In this research, we develop a method for sequence similarity measurement of any sequence dataset that dynamically selects k for \(k-mer\) and effectively generates a 2D \(k-mer\) count matrix with appropriate shrinking and then applies the best combinations of PD and phylogenetic tree generation method. After comprehensive experiments, we can conclude that our dynamic k for \(k-mer\) selection algorithm is very essential to achieving the best result. After rigorous experiments on benchmark datasets, comparison with existing studies, phylogenetic analysis and RF distances from reference trees, we can conclude that our 2D \(k-mer\) count matrix generation is very much faster, accurate, effective and robust for DNA sequence analysis. Our matrix shrinking, effective position calculation, and optimal combination of PD and phylogenetic tree generation method selection achieve the best performance in terms of time and space. Hence, we can conclude that for sequence similarity analysis our method is novel, robust, faster and accurate. Therefore, we can use it with a good level of reliability.

The contributions of our method are as follows:

  • We achieve a top rank score in two benchmark datasets (Fish and Yersinia) among two hundred methods.

  • We achieve 100% accuracy for two other datasets (18 Eutherian, 16 s Ribosomal) which are clearly better than other existing methods.

  • Our proposed method is faster than existing AF-based methods as well as AB algorithms.

  • Proposed system consumes several times less memory than existing methods.

  • Our method dynamically choose the value of k to generate 2D \(k-mer\) matrix using Algorithm 1.

  • It takes less time to generate 2D kmer matrix in comparison to others because of our Algorithms 2 and  3.

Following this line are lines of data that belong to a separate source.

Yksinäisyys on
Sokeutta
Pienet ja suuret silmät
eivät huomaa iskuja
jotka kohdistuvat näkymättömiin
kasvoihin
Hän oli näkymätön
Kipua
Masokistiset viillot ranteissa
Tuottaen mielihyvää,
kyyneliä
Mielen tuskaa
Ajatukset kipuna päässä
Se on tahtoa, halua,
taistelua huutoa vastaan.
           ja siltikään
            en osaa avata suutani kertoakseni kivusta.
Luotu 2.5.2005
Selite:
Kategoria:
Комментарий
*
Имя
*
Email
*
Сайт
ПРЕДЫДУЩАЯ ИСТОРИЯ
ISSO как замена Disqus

  • Our smart system automatically shrinks the size of feature vector using Algorithm 4 resulting in higher accuracy and minimizing time complexity.

However, our method achieves extraordinary performance for six datasets. In the future, researchers can use more benchmark datasets including COVID 19 and others. Moreover, time and space consumption rates are still a major concern. Finally, researchers can investigate deep learning-based text processing techniques and rough set algorithms for improved performance.